At15 I left school and worked in an orphanage, where I was happy and went to night school around this time for my English. I was then ill with glandular fever and had to leave the orphanage for about 6 weeks, later I worked as a nursing assistant at the children’s hospital in Brighton, the deputy matron asked why I was not training to be a nurse as she watched what I was doing and I explained that it was because of my petit mal epilepsy. I was examined by Dr Wren and was told that there was no reason I should not train as a state enrolled nurse. This I did for 6 years until I married. I then had a son named Keiron and sadly my husband died of cancer two years later. I started work in my church under the hat of Vincent De Paul.

St Vincent de Paul is a charity of my church from the 1800s. Father Vincent de Paul then went out in France in the back streets finding children men and women and picking them up and finding a warm place, giving them soup and bread and helping them out. He then found a house and it grew from there.

After some time I met Jon and re-married. He had a son and I already had Kieron and we then had a daughter Heather. I did quite a lot of cooking of cakes and refreshments for the church and my husband did a lot of sports events which I did the refreshments for.

For 16 years I went on the pilgrimage to Lourdes as a carer, during this time I worked at the Grace Eyer foundation for learning difficulties for adults for 9years.

Then 20years after I met two deaf people when I was at Lourdes. So when I retuned I signed up for classes for sign language for the deaf and I still attend monthly signed masses for the deaf.

Also round this time, I also took a bereavement course to be a visitor to be a listening ear for people in this situation. I was still at Grace Eyer helping people with arts and crafts.

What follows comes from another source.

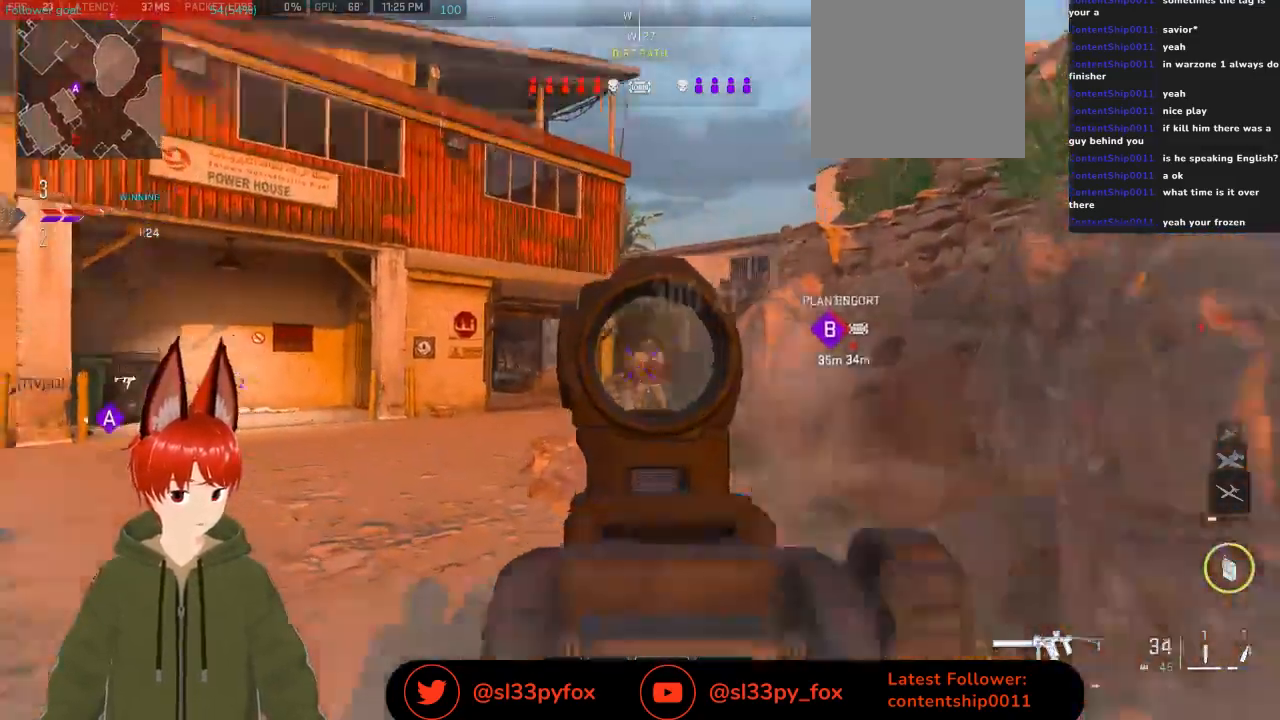
{"buttons": ["L1"], "left_stick": "up", "right_stick": "center", "events": [[133, "right_stick", "down-left"], [167, "L2", "up"], [167, "R2", "up"], [300, "right_stick", "left"], [433, "L1", "down"], [500, "right_stick", "center"]]}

Finally I worked as volunteer at the chaplaincy based at the Royal Sussex county hospital. The Chaplaincy is hospital, school, university, armed forces and prisons. And it means a need for understanding for a listening ear and the problems of the people and any problems involved with them, also just being there for them, as they are all away from home and their dear ones.  I worked on the outpatients dialysis unit. Sadly I had to give this work up because of my health problems such as the neuropathy in my legs. I couldn’t use the steps and inclines of the work place. Neuropathy is where my nerves have died in my legs and fingers, so I need callipers for support of my legs.

I am currently involved with the Fed and the Get Involved Group and want to get more involved now I feel more stable on my new medication.

Thanks for listening.

Little Bay P.

Pat Zielinska

I’m Pat and I’m a Possability People volunteer working at the disability advice centre where I help people  complete benefit applications and also a member of the Get Involved Group.

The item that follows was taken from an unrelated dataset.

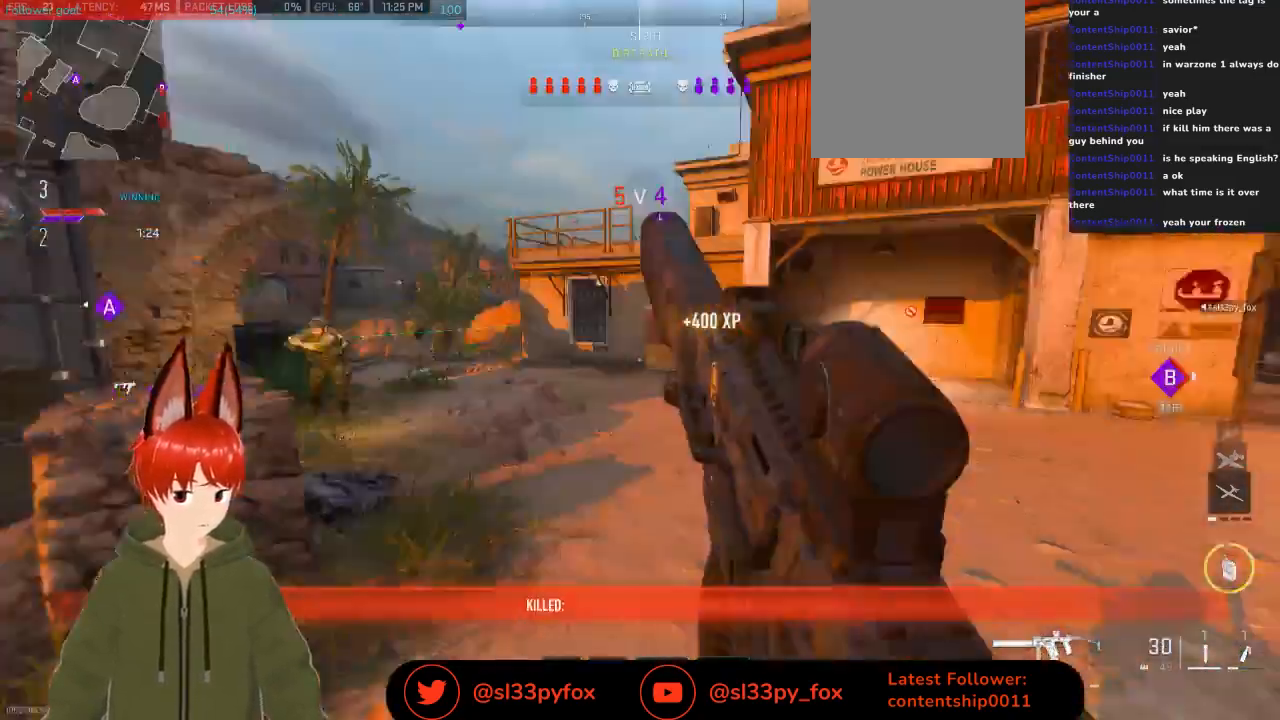
{"buttons": ["L2", "R2"], "left_stick": "up-right", "right_stick": "left", "events": [[33, "L1", "up"], [267, "left_stick", "up-right"], [333, "right_stick", "left"], [433, "L2", "down"], [467, "R2", "down"]]}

When I was about 14 I started getting a lot of pain in my joints but it wasn’t until I was 17 that it was diagnosed as rheumatoid arthritis. People often don’t realise that this is different to osteo arthritis. In both cases the pain and difficulty with movement are the same but with osteo- arthritis this is caused by wear and tear whereas rheumatoid is an auto immune disease where the body’s immune system attacks the joints. So as well as the pain there is a lot of tiredness and feeling unwell – I’ve seen that described as like mild flu symptoms. So that’s me, and many years later I’m pretty incapacitated by it but still hanging on in there.

One of my main challenges has been to keep going and to try to make the most of my life – to put in as much as I can, and also to appreciate the life I have, see friends, go out to lovely places and enjoy events. Some people are amazed that I go off over our local nature reserve in my wheelchair and sometimes even that I go anywhere on my own Recently a stranger at a concert asked me “where’s your minder”. Challenge to me can mean overcoming fear when attempting things, like setting off over the nature reserve the 1st few times. There’s also the problem of feeling an outsider, being different from ‘normal ‘people and standing out as obviously looking different. This can be hard to combat. From time to time I have to make myself get out there and not hide away from the world. So in a way some of my challenges actually come from how I feel about myself. Tricky. Sometimes life is made more difficult by a lack of knowledge and understanding by other people but I also receive a lot of kindness which really helps.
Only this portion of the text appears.